* [Passage for review]
──────

Current state-of-the-art digital preservation procedures create plans that specify the preservation actions to be applied to well-understood and homogeneous parts of the content held in a repository, whilst conforming to specified objectives and constraints. A key goal of the SCAPE project is to develop appropriate mechanisms in order to help automate the initiation, monitoring, execution and evolution of such plans and help react to a dynamically changing environment and user behaviour. That is, to advance the control of digital preservation actions from ad-hoc decision making to a proactive, continuous preservation management.
The aim of the Automated Watch work package is to substantially improve automated support for effective digital preservation watch. To do this it is:
- Increasing the breadth and scope of collected digital preservation information.
- Normalizing and structuring gathered information into a queryable Knowledge Base.
- Allow both human and automated systems to ask questions about information in the Knowledge Base.
- Developing software components to monitor information in the Knowledge Base for significant events.
The Automated Watch component is an automated monitoring system that identifies:
- Preservation risks.
- Curatorial opportunites (e.g. cost reduction).
- Possible shortcomings in current preservation actions.
This component provides the mechanisms for gathering information from various sources, including digital content and repositories, institutional policies, designated user communities, and other systems. A three-tier architecture has been deveoped, depicted below:
Information is gathered via pull adaptors, developed to normalize and aggregate data from external sources, alternatively sources can push information to the watch system via the push source API. Adding new sources to the system means developing a compliant adaptor.
The Watch component comprises a number of sub-components that each add specific functionality to achieve the goal of monitoring the "state of the world" through various Sources of information and providing notifications to the planner. A planner is able to make a Watch Request, either synchronous or asynchronous, to the Watch component via a Client Service in order to query and be notified about some specific measurement(s) of interest. Synchronous Watch Requests are used to query for a specific measurement at a specific point in time, blocking the requesting client until the response is returned. Asynchronous requests are used to set the Watch component to monitor for changes in specific measurements (by specifying Conditions), triggering a Notification, for example an email, to the requesting client when such a change is detected. This approach does not block the requesting client. The notification type can be set when initiating the Watch Request.

──────

(Stored items from a collection)
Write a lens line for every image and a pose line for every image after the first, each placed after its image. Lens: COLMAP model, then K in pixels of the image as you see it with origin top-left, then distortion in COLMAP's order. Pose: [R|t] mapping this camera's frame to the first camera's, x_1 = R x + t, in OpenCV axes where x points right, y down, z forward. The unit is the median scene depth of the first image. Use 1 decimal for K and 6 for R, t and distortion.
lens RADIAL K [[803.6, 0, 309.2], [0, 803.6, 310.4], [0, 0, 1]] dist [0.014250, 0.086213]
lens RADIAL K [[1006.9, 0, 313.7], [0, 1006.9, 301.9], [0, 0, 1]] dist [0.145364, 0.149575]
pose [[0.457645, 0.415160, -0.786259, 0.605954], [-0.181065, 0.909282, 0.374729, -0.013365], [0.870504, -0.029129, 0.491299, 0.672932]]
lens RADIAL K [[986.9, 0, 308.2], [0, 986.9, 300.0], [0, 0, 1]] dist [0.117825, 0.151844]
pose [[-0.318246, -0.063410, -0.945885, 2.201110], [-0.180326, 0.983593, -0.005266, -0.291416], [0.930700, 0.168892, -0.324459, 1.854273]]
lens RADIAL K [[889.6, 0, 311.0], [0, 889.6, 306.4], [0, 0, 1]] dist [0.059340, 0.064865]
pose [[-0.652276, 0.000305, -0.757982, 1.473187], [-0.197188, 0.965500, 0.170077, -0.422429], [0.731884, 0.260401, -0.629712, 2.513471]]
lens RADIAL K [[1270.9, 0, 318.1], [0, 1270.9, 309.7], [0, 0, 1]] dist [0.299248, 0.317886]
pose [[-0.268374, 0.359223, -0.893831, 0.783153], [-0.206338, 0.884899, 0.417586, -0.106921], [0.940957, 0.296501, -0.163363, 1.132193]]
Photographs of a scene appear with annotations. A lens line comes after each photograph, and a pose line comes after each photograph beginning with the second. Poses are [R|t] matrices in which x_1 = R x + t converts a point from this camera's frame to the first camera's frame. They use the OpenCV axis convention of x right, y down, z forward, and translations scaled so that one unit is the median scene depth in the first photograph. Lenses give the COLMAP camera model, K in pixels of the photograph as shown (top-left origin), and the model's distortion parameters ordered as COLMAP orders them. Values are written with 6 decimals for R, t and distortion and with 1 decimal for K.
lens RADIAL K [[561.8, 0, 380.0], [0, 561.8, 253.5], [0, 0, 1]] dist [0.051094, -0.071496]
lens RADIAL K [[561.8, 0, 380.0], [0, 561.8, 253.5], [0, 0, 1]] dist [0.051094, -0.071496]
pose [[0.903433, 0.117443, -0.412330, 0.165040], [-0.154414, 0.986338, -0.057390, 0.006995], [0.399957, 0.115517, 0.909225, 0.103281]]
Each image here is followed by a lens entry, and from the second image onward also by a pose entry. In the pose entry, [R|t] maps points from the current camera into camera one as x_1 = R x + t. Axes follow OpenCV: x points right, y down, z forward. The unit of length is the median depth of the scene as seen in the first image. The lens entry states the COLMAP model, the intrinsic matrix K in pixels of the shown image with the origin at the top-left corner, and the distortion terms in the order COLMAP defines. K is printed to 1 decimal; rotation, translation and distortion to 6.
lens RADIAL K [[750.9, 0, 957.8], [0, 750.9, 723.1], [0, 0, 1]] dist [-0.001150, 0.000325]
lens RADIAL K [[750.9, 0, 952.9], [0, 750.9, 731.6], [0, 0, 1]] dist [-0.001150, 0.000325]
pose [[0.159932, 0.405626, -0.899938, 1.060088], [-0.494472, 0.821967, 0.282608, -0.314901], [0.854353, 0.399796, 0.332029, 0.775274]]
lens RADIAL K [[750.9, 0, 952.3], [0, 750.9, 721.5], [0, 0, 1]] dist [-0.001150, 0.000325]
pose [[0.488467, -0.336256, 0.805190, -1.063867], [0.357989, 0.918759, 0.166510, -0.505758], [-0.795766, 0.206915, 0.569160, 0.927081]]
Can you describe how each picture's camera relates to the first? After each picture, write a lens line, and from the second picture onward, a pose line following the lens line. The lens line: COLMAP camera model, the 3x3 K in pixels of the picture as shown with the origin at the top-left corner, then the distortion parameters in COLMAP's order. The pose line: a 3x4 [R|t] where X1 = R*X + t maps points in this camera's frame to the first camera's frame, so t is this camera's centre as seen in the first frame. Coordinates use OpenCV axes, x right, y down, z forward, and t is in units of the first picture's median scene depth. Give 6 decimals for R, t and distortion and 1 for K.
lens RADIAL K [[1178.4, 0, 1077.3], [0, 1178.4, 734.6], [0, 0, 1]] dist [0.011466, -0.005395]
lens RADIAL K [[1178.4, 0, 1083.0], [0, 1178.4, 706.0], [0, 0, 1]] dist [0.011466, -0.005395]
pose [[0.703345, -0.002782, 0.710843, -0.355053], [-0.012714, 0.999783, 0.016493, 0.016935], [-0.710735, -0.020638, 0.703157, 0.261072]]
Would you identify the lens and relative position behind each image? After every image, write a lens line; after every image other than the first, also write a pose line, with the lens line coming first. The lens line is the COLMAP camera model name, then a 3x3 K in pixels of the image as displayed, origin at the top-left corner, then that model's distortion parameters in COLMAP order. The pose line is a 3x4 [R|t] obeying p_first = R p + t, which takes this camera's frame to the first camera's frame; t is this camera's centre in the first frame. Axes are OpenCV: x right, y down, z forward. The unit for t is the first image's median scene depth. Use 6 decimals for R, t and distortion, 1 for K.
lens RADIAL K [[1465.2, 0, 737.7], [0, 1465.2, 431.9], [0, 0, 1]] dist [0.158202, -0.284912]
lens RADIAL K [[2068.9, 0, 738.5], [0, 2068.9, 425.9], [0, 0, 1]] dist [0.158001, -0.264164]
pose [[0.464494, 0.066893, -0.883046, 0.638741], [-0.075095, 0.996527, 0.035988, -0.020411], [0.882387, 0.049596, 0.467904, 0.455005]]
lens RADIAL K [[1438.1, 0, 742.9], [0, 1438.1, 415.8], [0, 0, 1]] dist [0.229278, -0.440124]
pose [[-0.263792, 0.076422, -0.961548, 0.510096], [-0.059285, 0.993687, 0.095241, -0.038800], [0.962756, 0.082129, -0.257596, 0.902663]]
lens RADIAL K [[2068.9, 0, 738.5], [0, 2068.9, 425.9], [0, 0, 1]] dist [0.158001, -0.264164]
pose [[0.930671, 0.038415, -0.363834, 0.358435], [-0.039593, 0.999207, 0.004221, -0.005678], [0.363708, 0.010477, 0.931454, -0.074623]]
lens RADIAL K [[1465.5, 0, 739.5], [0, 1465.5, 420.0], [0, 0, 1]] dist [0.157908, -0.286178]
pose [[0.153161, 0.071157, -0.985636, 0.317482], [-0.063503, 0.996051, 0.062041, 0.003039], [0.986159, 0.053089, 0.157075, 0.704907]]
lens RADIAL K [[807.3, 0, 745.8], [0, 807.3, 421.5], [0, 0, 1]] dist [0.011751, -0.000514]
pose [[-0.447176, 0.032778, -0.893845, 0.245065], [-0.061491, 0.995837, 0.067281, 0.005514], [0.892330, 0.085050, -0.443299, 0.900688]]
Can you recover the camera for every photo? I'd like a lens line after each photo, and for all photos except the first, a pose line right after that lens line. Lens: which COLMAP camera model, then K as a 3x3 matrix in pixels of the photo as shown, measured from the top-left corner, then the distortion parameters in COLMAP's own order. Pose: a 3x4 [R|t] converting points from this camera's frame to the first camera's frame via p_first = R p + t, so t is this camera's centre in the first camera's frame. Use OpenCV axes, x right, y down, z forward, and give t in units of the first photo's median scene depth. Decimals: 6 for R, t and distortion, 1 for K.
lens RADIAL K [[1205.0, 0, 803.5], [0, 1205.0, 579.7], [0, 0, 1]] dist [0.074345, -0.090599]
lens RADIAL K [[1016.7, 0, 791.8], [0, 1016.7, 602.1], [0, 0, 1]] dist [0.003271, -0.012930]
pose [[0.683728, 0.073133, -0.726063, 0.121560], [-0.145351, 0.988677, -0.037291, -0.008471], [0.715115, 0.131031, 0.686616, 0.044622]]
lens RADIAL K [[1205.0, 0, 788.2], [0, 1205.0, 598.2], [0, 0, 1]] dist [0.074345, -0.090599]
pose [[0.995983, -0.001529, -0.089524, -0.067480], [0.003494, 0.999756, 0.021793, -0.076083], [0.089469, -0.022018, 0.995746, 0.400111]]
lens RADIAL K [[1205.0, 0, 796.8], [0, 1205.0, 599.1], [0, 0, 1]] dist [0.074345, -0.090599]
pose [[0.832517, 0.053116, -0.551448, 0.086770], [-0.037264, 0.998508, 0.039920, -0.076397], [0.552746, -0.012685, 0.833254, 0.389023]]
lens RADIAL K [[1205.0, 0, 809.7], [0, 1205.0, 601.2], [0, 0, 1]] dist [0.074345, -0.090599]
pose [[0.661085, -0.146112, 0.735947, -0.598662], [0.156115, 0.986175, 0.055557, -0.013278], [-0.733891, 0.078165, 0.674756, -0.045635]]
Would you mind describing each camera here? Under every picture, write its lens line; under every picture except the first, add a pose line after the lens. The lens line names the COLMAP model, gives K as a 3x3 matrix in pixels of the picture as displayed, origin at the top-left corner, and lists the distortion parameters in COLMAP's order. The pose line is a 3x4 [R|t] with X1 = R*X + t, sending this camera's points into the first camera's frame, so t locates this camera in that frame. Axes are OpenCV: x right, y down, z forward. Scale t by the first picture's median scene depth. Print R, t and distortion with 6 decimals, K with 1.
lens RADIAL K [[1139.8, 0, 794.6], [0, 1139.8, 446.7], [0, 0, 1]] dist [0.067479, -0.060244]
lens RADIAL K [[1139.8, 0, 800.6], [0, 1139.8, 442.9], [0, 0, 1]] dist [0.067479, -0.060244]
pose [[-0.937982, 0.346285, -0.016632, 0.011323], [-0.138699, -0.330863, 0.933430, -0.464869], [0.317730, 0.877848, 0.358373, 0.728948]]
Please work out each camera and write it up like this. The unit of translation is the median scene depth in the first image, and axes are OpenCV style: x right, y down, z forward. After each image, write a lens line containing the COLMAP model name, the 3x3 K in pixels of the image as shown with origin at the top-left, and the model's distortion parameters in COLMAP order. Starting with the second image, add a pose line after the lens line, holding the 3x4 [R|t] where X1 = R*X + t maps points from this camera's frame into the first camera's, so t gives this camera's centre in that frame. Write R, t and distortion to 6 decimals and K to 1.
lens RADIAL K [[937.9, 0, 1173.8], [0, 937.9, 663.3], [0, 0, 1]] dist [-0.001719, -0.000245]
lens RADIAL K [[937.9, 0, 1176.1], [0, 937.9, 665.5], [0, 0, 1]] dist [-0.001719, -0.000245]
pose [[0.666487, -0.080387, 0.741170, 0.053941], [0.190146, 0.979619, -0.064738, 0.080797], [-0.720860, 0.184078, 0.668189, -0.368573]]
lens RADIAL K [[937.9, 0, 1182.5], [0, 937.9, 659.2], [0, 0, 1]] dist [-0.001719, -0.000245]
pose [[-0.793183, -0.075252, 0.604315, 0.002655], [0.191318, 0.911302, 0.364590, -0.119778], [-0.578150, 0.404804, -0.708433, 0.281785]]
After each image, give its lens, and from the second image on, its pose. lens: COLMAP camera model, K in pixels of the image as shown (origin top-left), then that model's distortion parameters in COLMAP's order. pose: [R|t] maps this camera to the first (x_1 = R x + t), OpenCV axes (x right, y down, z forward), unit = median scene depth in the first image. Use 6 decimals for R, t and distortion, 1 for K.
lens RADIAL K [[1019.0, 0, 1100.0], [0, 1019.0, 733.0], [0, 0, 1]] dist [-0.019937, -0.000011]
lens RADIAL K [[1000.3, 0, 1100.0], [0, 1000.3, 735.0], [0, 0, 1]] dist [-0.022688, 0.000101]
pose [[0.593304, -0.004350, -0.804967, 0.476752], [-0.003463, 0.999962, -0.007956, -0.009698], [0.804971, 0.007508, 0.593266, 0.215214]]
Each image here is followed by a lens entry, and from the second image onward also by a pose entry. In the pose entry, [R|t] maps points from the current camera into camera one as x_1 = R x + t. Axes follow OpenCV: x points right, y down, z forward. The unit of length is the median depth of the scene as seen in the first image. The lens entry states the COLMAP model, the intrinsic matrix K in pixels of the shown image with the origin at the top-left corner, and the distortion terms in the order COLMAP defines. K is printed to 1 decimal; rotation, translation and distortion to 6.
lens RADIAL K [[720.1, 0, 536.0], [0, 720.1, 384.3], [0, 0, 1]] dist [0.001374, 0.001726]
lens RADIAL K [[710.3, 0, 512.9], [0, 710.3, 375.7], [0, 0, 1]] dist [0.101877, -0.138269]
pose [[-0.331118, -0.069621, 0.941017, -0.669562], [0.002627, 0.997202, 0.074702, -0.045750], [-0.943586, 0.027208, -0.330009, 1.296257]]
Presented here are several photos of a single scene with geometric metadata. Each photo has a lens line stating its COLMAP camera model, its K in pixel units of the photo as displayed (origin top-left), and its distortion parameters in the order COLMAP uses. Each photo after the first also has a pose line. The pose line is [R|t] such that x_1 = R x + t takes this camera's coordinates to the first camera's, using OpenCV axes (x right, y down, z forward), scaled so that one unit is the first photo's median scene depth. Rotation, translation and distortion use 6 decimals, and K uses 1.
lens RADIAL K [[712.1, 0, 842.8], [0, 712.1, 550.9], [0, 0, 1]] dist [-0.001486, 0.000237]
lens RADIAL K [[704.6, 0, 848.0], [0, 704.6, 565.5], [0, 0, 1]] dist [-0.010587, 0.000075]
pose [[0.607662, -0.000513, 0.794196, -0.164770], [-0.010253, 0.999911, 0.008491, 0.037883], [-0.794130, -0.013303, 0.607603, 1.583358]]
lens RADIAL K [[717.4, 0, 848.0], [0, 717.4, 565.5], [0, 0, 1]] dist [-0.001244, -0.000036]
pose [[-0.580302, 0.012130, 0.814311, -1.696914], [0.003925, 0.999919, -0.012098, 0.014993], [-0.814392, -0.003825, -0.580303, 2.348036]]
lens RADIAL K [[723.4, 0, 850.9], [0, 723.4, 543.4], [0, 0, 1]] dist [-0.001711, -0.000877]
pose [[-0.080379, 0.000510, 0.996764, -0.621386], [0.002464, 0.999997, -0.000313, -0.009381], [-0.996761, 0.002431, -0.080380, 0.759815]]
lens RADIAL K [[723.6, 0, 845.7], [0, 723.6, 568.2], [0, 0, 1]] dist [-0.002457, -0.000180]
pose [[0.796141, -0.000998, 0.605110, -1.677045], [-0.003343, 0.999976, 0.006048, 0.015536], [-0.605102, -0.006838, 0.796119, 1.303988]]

──────

* [What you need to do]
Rewrite the Automated Watch overview starting at "- Allow both" and ending at "current preservation actions.", with "Knowledge Base" changed to "Information Registry". The records aren't needed for anything here.

* [Output of the exercise]
- Allow both human and automated systems to ask questions about information in the Information Registry.
- Developing software components to monitor information in the Information Registry for significant events.
The Automated Watch component is an automated monitoring system that identifies:
- Preservation risks.
- Curatorial opportunites (e.g. cost reduction).
- Possible shortcomings in current preservation actions.